(Fragmento citado)
★ ★ ★ ★ ★ ★ ★

Luis Vicente, a quien apodan Charlie, es uno de los hermanos mayores, de una anterior pareja de Billo. Estudió música en Berkeley y también fue parte activa de la orquesta, primero como instrumentista y luego como arreglista y director musical, hasta dos años después de que Billo falleciera. La relación entre Charlie, Luis Rafael, Amable y otros herederos del famoso compositor se deterioró. Según la versión de Amable, Charlie intentó cambiar el estilo de la orquesta para adaptarlo a la corriente del tecnomerengue y después se atrevió a fotocopiar las partituras de su padre para venderlas a otros directores de grupos menores.
Los problemas internos hicieron que varios músicos abandonaran la orquesta y otros volvieran. La familia estaba dividida por culpa de la herencia. Charlie salió y fundó una agrupación propia, mientras que Luis Rafael y Amable colocaron al frente de la dirección musical al saxofonista José Francisco “Kiko” Liendo y al pianista y compositor Juan José Bernal. Quienes atacan a Amable afirman que el trasfondo fueron los celos y la codicia, porque Charlie es el que conoce de música.
Hubo una confrontación tensa en una plenaria convocada por Charlie que terminó de forma violenta. Fueron los trece hermanos vivos, hijos de varias madres. A juicio de Amable, querían que él y Luis Rafael, como cabezas administrativas y operativas de la Billo’s Caracas Boys, se hicieran a un lado. Pero ellos no lo permitieron. Confiesa haber golpeado a uno de sus hermanos. Llovieron insultos y amenazas. “Algunos vivían en otros países y llegaron hasta Caracas. A mí lo que me dolía es que varios no estuvieron en el velorio de papá, pero a eso sí fueron todos”.
La querella legal entre herederos persiste con la demanda que introdujo José Amable contra su sobrino Adrián. La mejor carta de Adrián Frómeta, además del derecho a su herencia por suceder a su padre, Luis Rafael, hoy fallecido, es que tiene frente al micrófono a Ely Méndez, una voz consagrada dentro de la Billo’s. El argumento de Amable es que la Billo’s Caracas Boys es un símbolo, legalmente una marca que le pertenece a él, y que el único nombre que importa es el de su padre, porque cuando Felipe Pirela, José Luis Rodríguez o Memo Morales se fueron de la orquesta, la Billo’s Caracas Boys siguió siendo la misma, aunque contratara a otros cantantes. Ileana Frómeta, la segunda de los cinco hijos entre Billo y su segunda esposa, dice que una sentencia del Tribunal Supremo de Justicia de Venezuela de los años noventa determina que “el nombre de Billo’s Caracas Boys le pertenece no a uno, sino a todos los sucesores. Esto incluye los derechos marcarios, entre otros: sello, logo y lo que tenga la palabra Billo”. A juicio de ella, ninguna de las dos orquestas es digna de llevar el nombre de su padre. Cree que son burdas copias que intentan validarse a sí mismas a partir de una lucha que considera vergonzosa.

★ ★ ★ ★ ★ ★ ★

(Datos de origen)
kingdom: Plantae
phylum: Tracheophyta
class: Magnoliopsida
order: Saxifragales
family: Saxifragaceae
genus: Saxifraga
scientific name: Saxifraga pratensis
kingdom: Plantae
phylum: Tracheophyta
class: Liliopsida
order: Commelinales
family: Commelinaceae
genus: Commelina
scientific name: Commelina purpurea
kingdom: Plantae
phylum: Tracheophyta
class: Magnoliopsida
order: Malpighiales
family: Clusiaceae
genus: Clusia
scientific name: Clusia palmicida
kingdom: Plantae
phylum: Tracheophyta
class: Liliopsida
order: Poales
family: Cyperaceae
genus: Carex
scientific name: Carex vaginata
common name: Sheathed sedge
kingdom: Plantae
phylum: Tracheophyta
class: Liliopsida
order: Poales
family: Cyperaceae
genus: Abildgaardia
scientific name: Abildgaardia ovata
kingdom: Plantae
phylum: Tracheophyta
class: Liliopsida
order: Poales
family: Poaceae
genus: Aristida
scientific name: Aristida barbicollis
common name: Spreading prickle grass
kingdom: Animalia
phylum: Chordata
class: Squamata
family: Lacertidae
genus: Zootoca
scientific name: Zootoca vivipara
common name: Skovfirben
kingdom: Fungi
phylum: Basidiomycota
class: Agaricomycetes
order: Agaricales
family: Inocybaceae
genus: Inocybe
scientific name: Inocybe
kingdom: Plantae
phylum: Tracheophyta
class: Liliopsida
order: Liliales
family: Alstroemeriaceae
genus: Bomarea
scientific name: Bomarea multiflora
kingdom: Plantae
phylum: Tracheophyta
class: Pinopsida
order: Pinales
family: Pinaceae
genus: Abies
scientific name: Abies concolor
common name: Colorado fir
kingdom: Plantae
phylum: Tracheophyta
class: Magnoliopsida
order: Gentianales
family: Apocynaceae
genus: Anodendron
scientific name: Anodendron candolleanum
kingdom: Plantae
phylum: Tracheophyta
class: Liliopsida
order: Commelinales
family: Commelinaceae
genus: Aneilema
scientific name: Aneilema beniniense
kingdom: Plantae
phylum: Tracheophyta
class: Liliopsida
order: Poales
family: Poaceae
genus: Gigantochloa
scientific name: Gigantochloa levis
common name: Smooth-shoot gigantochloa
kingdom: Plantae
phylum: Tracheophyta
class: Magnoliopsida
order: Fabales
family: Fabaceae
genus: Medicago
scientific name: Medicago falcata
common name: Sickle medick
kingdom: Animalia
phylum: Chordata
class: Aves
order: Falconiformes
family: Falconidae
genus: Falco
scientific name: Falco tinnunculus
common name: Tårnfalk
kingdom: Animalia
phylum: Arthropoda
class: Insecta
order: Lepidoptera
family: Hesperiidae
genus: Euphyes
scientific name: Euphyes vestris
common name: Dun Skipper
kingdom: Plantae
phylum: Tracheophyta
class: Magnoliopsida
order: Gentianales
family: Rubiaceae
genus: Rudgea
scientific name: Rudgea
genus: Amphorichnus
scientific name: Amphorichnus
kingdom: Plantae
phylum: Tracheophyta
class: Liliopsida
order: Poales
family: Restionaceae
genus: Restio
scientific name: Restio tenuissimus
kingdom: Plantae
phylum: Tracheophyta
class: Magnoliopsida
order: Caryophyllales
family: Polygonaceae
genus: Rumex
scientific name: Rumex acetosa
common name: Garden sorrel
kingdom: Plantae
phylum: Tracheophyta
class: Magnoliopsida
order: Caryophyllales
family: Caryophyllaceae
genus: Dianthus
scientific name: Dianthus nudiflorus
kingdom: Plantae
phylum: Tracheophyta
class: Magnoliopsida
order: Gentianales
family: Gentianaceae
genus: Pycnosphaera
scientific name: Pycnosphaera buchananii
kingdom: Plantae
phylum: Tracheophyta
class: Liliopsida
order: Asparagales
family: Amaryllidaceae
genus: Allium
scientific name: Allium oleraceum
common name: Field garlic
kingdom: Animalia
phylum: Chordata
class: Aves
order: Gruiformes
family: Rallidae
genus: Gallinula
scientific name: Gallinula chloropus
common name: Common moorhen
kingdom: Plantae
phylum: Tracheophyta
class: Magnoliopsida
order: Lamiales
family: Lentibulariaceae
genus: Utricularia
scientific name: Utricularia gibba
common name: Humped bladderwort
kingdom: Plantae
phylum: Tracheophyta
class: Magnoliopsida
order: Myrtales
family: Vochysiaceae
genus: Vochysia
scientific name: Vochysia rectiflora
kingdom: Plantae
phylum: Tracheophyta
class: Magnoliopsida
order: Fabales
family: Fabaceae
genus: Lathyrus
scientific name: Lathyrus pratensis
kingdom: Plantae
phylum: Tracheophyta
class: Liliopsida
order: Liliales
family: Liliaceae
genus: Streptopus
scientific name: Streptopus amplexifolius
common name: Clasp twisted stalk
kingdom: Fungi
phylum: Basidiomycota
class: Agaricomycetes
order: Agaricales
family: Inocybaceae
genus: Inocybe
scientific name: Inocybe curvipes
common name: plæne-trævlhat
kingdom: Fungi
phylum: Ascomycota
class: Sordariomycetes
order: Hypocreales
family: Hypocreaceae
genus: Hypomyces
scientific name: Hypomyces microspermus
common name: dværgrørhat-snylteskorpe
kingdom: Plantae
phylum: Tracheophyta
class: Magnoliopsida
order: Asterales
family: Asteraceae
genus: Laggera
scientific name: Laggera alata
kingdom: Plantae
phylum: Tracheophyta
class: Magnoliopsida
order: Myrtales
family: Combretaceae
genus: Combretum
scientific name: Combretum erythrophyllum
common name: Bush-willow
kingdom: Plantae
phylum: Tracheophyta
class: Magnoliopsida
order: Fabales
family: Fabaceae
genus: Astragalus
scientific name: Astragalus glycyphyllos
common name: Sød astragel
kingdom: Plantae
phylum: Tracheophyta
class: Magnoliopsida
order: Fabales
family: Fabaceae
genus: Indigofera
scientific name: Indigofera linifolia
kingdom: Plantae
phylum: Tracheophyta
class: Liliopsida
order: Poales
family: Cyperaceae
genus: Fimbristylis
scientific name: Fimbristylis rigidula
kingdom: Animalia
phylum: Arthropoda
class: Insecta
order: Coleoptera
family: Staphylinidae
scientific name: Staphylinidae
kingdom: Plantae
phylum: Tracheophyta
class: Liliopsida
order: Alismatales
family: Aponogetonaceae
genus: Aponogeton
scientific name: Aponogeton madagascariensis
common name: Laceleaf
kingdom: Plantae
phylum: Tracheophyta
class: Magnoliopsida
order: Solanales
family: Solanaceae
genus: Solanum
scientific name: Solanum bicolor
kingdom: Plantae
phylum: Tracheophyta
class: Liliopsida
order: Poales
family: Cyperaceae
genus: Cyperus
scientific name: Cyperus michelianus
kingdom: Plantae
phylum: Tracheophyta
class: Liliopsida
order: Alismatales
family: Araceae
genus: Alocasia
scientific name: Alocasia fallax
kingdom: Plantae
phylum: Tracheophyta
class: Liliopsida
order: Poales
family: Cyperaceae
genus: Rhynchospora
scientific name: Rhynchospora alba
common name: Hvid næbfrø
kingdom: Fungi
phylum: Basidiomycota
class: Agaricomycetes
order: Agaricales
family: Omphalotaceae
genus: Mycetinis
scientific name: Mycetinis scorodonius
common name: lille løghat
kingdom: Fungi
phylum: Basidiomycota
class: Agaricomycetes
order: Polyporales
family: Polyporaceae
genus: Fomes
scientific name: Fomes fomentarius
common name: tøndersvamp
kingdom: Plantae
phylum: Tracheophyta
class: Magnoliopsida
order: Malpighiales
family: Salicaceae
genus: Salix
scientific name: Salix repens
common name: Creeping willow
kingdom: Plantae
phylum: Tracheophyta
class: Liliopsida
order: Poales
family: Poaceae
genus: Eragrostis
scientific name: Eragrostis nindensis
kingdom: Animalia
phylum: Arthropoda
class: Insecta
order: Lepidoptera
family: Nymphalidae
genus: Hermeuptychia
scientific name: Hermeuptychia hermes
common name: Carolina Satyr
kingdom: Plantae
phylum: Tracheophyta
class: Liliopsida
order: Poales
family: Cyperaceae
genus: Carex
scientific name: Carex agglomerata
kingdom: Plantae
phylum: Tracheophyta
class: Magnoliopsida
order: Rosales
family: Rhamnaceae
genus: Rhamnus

★ ★ ★ ★ ★ ★ ★

(Consigna A) Transcribe del fragmento citado el pasaje que va desde «Luis Vicente, a» hasta «de grupos menores.».
(Consigna B) Enumera los cantantes que, según el argumento de Amable en el fragmento citado, se fueron de la orquesta sin que esta dejara de ser la misma.
(Consigna C) Indica si cada afirmación concuerda con el fragmento citado y justifica tu respuesta con las palabras exactas del fragmento: (i) Charlie estudió música en Berkeley; (ii) Amable niega haber golpeado a alguno de sus hermanos; (iii) Ileana Frómeta considera que una de las dos orquestas es digna del nombre de su padre.
Para responder, utiliza únicamente el fragmento citado.

(Solución A)
Luis Vicente, a quien apodan Charlie, es uno de los hermanos mayores, de una anterior pareja de Billo. Estudió música en Berkeley y también fue parte activa de la orquesta, primero como instrumentista y luego como arreglista y director musical, hasta dos años después de que Billo falleciera. La relación entre Charlie, Luis Rafael, Amable y otros herederos del famoso compositor se deterioró. Según la versión de Amable, Charlie intentó cambiar el estilo de la orquesta para adaptarlo a la corriente del tecnomerengue y después se atrevió a fotocopiar las partituras de su padre para venderlas a otros directores de grupos menores.

(Solución B) Felipe Pirela, José Luis Rodríguez y Memo Morales.

(Solución C)
(i) Sí: «Estudió música en Berkeley».
(ii) No: «Confiesa haber golpeado a uno de sus hermanos».
(iii) No: «ninguna de las dos orquestas es digna de llevar el nombre de su padre».